Start of Passage shown

Quick n Dirty Music News: 04.11.08
Posted by Mitch Michaels on 04.11.2008
Jay-Z & Beyoncé say Popeyes is the new Cristal, Radiohead & 50 Cent opening their own version of MySpace, Axl Rose actually finished with GNR album? (yeah right), Madonnas baby crazy, Velvet Revolver war continues, High School Musical & more news, plus chart news and album previews for Leona Lewis, Dark Lotus and Britney Spears (through the years) is our Piece Of The Week!!!
Hey hey kids. Thanks for dropping by to read your Friday tradition, the Quick n' Dirty Music News. I'm Mitch Michaels and I'm starting to think the weekend is running late. What the fuck?
Once again, we've got a killer new Music Podcast up, and there's a contest to win a free DVD featuring solo interviews with John Lennon, Paul McCartney and Ringo Starr on "The Tomorrow Show". So listen and find out how to win and check out all our other great podcast features. Seriously, we don't give you time to get bored.
Now, let's get to it. It's quick. It's dirty. It's news.
She's Gonna Take Everything He Owns If He Lets Her Go
Well, the rumors are still running strong that Beyoncé and Jay-Z were married last weekend. The ceremony, which took place at Jay-Z's Manhattan apartment, has been confirmed by everyone but the alleged bride and groom themselves. Not surprising, since I'm pretty sure they haven't even officially announced they were dating yet, and they've been photographed together for something like the last five years.
Guests to the party included Gwyneth Paltrow and Coldplay's Chris Martin, as well as the other chicks from Destiny's Child. But which one was the maid of honor? I'd go with Kelly, since she has the star power.
The couple served a seven-course meal to their guests which and I'm not making this up consisted of beluga caviar, shrimp scampi and Popeye's fried chicken. I know what you're thinking:
It's true, Popeye's chicken is the new Cristal. But I gotta get sidetracked a little here and reveal a QnD exclusive. And I'm not ashamed to admit it or afraid I'll isolate my audience:
I've never had Popeye's chicken.

End of Passage shown
Start of Data records

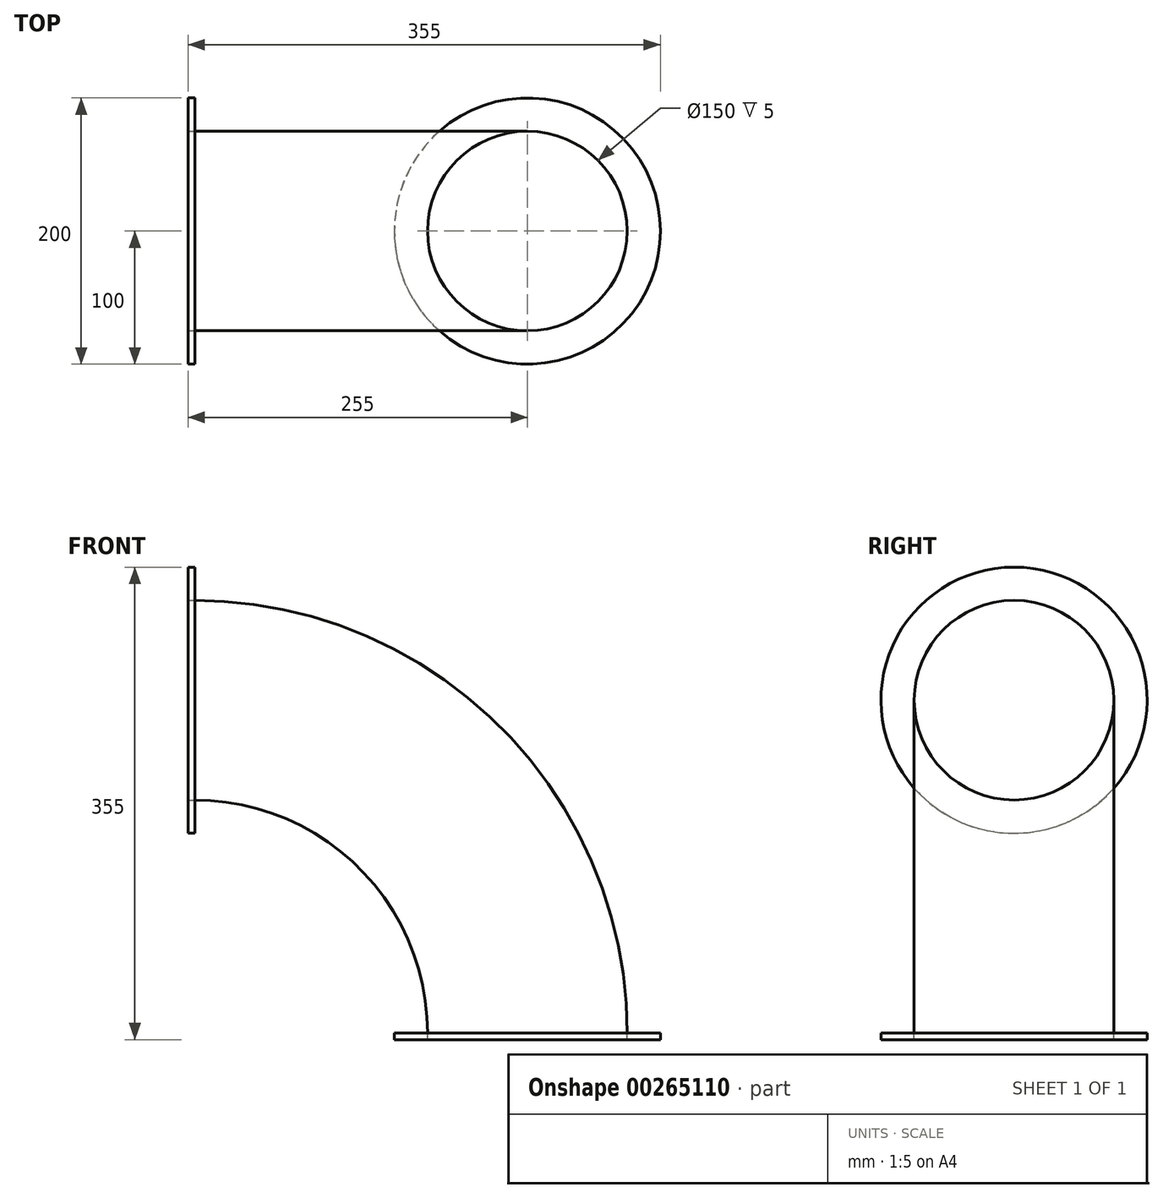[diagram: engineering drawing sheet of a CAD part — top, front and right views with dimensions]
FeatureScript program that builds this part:
annotation { "Feature Type Name" : "Feature", "Feature Type Description" : "" }
export const myFeature = defineFeature(function(context is Context, id is Id, definition is map)
    precondition{}
    {
        {
            var Q0;
            Q0=qCreatedBy(makeId("Front.planeOp"),FACE);
            var sketch = newSketch(context, id + "F0", { "sketchPlane" : qUnion([Q0])});
            skArc(sketch, "E0", {"start": v(250, 0) * mm, "mid": v(176.78, 176.78) * mm, "end": v(0, 250) * mm, "construction": true});
            skArc(sketch, "E1", {"start": v(250, 0) * mm, "mid": v(176.78, 176.78) * mm, "end": v(0, 250) * mm});
            skSolve(sketch);
        }
        {
            var Q0;
            Q0=qCreatedBy(makeId("Top.planeOp"),FACE);
            var sketch = newSketch(context, id + "F1", { "sketchPlane" : qUnion([Q0])});
            skCircle(sketch, "E2", {"center": v(250, 0) * mm, "radius": 75 * mm});
            skSolve(sketch);
        }
        {
            var Q0;
            Q0=makeQuery(id+"F1.imprint","IMPRINT",FACE,{"disambiguationData":[TD([[makeQuery(id+"F1.imprint","IMPRINT",EDGE,{"derivedFrom":sQuery(id+"F1.wireOp",EDGE,"E2")}),1.0]])]});
            var Q1;
            Q1=sQuery(id+"F0.wireOp",EDGE,"E1");
            sweep(context, id + "F2", {"profiles" : qUnion([Q0]), "path" : qUnion([Q1])});
        }
        {
            var Q0;
            Q0=makeQuery(id+"F2.opSweep","CAP_FACE",FACE,{"disambiguationData":[OSD([sQuery(id+"F0.wireOp",VERTEX,"E1.start"),sQuery(id+"F1.wireOp",EDGE,"E2")])],"isStart":true});
            var sketch = newSketch(context, id + "F3", { "sketchPlane" : qUnion([Q0])});
            skCircle(sketch, "E3", {"center": v(250, 0) * mm, "radius": 100 * mm});
            skSolve(sketch);
        }
        {
            var Q0;
            Q0=makeQuery(id+"F3.imprint","IMPRINT",FACE,{"disambiguationData":[TD([[makeQuery(id+"F3.imprint","IMPRINT",EDGE,{"derivedFrom":sQuery(id+"F3.wireOp",EDGE,"E3")}),1.0]])]});
            extrude(context, id + "F4", {"entities" : qUnion([Q0]), "depth" : 5 * mm});
        }
        {
            var Q0;
            Q0=makeQuery(id+"F2.opSweep","CAP_FACE",FACE,{"disambiguationData":[OSD([sQuery(id+"F0.wireOp",VERTEX,"E1.end"),sQuery(id+"F1.wireOp",EDGE,"E2")])],"isStart":false});
            var sketch = newSketch(context, id + "F5", { "sketchPlane" : qUnion([Q0])});
            skCircle(sketch, "E4", {"center": v(0, 250) * mm, "radius": 100 * mm});
            skSolve(sketch);
        }
        {
            var Q0;
            Q0=makeQuery(id+"F5.imprint","IMPRINT",FACE,{"disambiguationData":[TD([[makeQuery(id+"F5.imprint","IMPRINT",EDGE,{"derivedFrom":sQuery(id+"F5.wireOp",EDGE,"E4")}),1.0]])]});
            extrude(context, id + "F6", {"entities" : qUnion([Q0]), "depth" : 5 * mm});
        }
    });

End of Data records

# Short exercise:
In the music news column, where did the rumored wedding ceremony of Beyoncé and Jay-Z take place?

# Written answer:
At Jay-Z's Manhattan apartment.